[Text data extracted from pages]
- - -
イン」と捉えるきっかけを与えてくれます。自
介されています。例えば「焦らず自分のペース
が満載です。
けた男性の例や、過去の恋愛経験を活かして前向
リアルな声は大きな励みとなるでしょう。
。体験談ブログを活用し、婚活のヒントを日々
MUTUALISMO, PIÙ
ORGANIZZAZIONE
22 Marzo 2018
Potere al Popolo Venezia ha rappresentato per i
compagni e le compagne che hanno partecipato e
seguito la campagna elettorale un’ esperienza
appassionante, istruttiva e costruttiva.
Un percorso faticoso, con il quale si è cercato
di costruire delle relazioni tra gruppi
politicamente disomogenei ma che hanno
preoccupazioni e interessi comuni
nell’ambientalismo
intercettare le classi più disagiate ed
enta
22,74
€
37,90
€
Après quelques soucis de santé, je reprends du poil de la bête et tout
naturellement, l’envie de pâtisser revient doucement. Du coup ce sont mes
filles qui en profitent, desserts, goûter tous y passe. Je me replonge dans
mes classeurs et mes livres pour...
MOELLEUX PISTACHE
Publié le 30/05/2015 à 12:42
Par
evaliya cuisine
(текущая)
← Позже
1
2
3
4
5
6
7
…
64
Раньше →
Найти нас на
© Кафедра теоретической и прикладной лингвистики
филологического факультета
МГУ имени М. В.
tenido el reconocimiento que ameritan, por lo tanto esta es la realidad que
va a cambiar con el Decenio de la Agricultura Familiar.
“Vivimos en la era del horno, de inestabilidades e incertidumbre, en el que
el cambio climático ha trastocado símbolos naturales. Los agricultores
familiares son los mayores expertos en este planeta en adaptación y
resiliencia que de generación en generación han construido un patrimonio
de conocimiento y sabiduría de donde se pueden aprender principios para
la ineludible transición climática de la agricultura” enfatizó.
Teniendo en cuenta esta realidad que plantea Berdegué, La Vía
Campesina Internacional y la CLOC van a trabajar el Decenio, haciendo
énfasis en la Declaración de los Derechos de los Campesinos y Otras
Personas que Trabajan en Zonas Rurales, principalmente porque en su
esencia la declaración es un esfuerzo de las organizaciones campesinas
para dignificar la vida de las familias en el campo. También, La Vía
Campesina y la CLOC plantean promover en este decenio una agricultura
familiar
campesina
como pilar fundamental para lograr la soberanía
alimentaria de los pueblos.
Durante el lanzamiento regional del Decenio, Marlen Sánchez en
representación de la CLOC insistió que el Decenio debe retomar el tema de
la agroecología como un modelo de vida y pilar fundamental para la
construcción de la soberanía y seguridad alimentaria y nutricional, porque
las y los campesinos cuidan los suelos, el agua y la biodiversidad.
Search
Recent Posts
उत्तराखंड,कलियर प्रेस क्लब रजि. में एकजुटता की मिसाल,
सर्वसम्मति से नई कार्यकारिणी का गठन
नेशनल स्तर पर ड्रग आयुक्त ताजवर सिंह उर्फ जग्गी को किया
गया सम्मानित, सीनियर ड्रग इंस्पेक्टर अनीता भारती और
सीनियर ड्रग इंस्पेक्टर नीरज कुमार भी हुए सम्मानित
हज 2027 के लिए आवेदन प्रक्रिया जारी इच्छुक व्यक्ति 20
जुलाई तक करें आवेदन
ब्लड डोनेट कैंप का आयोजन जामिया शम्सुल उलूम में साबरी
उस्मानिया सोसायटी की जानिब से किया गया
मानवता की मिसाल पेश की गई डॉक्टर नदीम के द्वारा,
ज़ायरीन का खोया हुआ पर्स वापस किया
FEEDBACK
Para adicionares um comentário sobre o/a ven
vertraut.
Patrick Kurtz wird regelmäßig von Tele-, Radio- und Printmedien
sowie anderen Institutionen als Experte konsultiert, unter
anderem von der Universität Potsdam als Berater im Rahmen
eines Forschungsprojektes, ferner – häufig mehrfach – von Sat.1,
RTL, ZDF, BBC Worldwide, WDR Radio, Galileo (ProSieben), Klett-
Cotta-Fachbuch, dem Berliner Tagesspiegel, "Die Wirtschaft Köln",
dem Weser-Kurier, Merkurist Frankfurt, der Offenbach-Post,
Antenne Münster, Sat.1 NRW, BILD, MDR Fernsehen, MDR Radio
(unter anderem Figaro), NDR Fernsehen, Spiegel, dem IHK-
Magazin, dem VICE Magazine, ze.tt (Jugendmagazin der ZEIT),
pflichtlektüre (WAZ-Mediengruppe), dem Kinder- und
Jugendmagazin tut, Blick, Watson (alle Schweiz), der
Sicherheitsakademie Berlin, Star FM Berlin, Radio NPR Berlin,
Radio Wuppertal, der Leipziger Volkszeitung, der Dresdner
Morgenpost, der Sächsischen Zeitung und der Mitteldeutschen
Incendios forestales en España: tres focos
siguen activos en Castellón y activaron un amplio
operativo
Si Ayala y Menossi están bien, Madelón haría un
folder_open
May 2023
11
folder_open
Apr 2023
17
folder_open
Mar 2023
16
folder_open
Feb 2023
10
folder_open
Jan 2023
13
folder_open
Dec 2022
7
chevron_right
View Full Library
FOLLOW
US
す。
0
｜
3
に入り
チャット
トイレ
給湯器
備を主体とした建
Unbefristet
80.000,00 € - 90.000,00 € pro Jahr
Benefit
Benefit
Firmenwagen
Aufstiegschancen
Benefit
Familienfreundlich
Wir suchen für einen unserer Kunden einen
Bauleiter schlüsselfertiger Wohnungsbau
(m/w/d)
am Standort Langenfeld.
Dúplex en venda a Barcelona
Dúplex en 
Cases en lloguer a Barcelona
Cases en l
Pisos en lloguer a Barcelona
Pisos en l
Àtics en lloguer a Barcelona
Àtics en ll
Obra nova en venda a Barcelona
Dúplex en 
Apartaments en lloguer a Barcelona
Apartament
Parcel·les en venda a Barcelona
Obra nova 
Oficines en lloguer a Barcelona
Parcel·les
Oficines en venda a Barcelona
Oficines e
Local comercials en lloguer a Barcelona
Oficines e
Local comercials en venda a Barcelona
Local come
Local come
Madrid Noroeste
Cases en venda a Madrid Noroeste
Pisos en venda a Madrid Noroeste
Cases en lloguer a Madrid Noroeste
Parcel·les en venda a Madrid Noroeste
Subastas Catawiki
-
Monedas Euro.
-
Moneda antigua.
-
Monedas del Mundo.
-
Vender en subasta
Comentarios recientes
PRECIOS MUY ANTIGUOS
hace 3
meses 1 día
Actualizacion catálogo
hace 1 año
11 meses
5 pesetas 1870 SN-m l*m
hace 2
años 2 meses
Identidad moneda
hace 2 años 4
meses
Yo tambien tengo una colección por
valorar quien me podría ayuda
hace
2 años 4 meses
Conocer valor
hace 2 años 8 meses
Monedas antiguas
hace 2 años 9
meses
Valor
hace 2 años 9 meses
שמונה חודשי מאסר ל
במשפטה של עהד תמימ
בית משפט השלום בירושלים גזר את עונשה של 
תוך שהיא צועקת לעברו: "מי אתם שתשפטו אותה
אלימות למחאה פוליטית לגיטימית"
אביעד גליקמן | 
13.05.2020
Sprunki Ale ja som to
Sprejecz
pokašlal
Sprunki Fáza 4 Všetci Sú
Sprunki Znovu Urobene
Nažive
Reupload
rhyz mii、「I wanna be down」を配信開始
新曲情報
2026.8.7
- - -
PROMPT: Reproduce the part of the entries that opens with the very first line and closes with the line containing "Potere al Popolo", including both of those lines.

SOLUTION TO THE PROBLEM:
イン」と捉えるきっかけを与えてくれます。自
介されています。例えば「焦らず自分のペース
が満載です。
けた男性の例や、過去の恋愛経験を活かして前向
リアルな声は大きな励みとなるでしょう。
。体験談ブログを活用し、婚活のヒントを日々
MUTUALISMO, PIÙ
ORGANIZZAZIONE
22 Marzo 2018
Potere al Popolo Venezia ha rappresentato per i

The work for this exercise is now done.